数据结构定义好了，逻辑实现具体是如何驱动这些数据结构的呢？使用上，大体分为准备、提交、收割过程。

有几个io\_uring相关的系统调用：

#include <linux/io_uring.h>int io_uring_setup(u32 entries, struct io_uring_params *p);int io_uring_enter(unsigned int fd, unsigned int to_submit,                   unsigned int min_complete, unsigned int flags,                   sigset_t *sig);                   int io_uring_register(unsigned int fd, unsigned int opcode,                      void *arg, unsigned int nr_args);

下面分析关键流程。

io\_uring准备阶段

io\_uring通过io\_uring\_setup完成准备阶段。

int io_uring_setup(u32 entries, struct io_uring_params *p);

io\_uring\_setup系统调用的过程就是初始化相关数据结构，建立好对应的缓存区，然后通过系统调用的参数io\_uring\_params结构传递回去，告诉核外环内存地址在哪，起始指针的地址在哪等关键的信息。

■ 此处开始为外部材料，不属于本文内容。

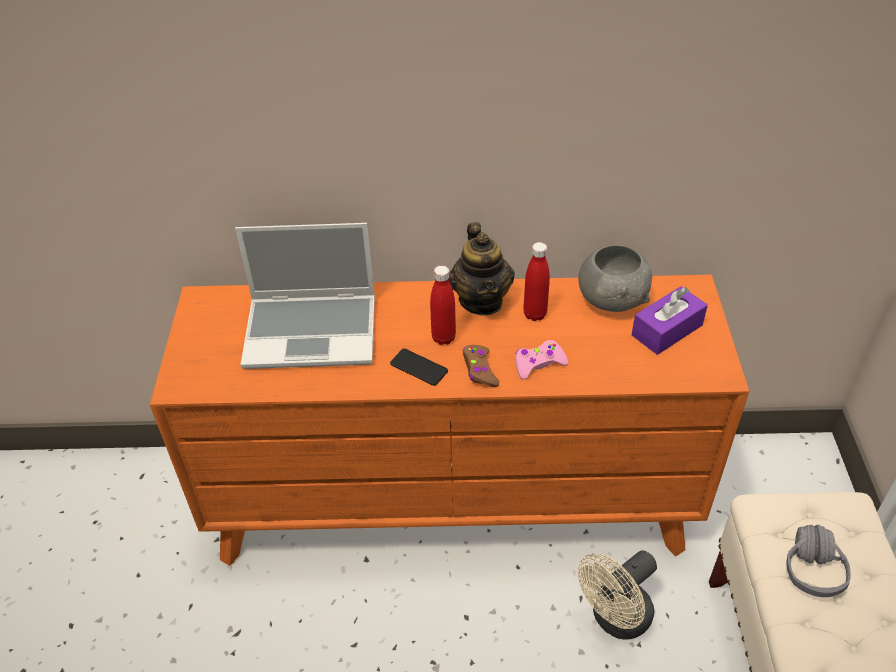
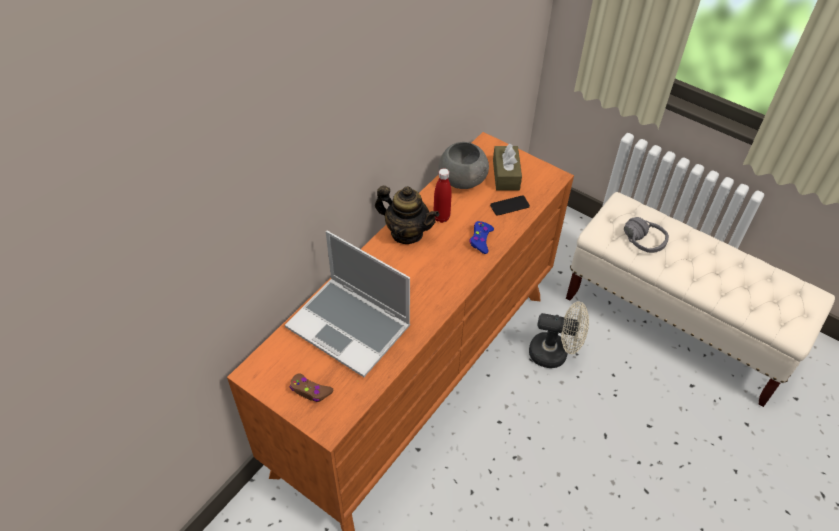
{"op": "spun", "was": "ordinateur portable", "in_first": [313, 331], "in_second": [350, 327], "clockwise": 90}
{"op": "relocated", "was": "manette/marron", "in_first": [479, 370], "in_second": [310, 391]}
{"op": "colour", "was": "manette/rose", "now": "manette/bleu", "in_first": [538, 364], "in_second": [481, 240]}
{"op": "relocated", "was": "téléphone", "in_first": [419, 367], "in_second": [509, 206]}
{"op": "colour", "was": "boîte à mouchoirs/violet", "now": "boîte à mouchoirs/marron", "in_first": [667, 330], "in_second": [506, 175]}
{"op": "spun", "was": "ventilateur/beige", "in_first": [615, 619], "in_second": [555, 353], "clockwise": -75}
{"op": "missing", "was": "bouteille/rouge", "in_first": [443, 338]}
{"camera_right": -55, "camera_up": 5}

需要初始化内存的内存分为三个区域，分别是SQ，CQ，SQEs。内核初始化SQ和CQ，此外，提交请求在SQ，CQ之间有一个间接数组，即内核提供了一个Submission Queue Entries（SQEs）数组。之所以额外采用了一个数组保存SQEs，是为了方便通过环形缓冲区提交内存上不连续的请求。SQ和CQ中每个节点保存的都是SQEs数组的索引，而不是实际的请求，实际的请求只保存在SQEs数组中。这样在提交请求时，就可以批量提交一组SQEs上不连续的请求。

通常，SQE被独立地使用，意味着它的执行不影响在ring中的连续SQE条目。它允许全面、灵活的操作，并且使它们最高性能地并行执行完成。一个顺序的使用案例就是数据的整体写入。它的一个通常的例子就是一系列写，随之的是fsync/fdatasync，应用通常转变成程序同步-等待操作。

先从参数上来解析

核外需要告诉io\_uring\_setup提交的整个缓存区数组的大小。（代表 queue depth？），这里就是entries参数。
params这个参数从IO的角度看有两种，一种是输入参数，一种是输出参数。
sq\_entries是输出参数，由内核填充，让应用程序知道这个ring支持多少SQE。
类似地，cq\_entries告诉应用程序，CQ ring有多大。
sq\_off和cq\_off分别是io\_sqring\_offsets和io\_cqring\_offsets结构，是内核与核外的约定，分别描述了SQ和CQ的指针在mmap中的offset
其他的结构成员涉及到高级用法，暂时按下不表。
比如params->flags，这个成员变量是用来设置当前整个io\_uring 的标志的，它将决定是否启动sq\_thread，是否采用iopoll模式等等
sq\_thread\_cpu、sq\_thread\_idle也由用户设置，用来指定io\_sq\_thread内核线程CPU、idle时间。
一部分属于输入参数，是用户设置、核外传递给核外的，用于定义io\_uring在内核中的行为，这些都是在创建阶段就决定了的。
还有一部分属于输出参数，由内核设置（io\_uring\_create）、传递数据到核外的，核外根据这些数据来使用mmap分配内存，初始化一些数据结构。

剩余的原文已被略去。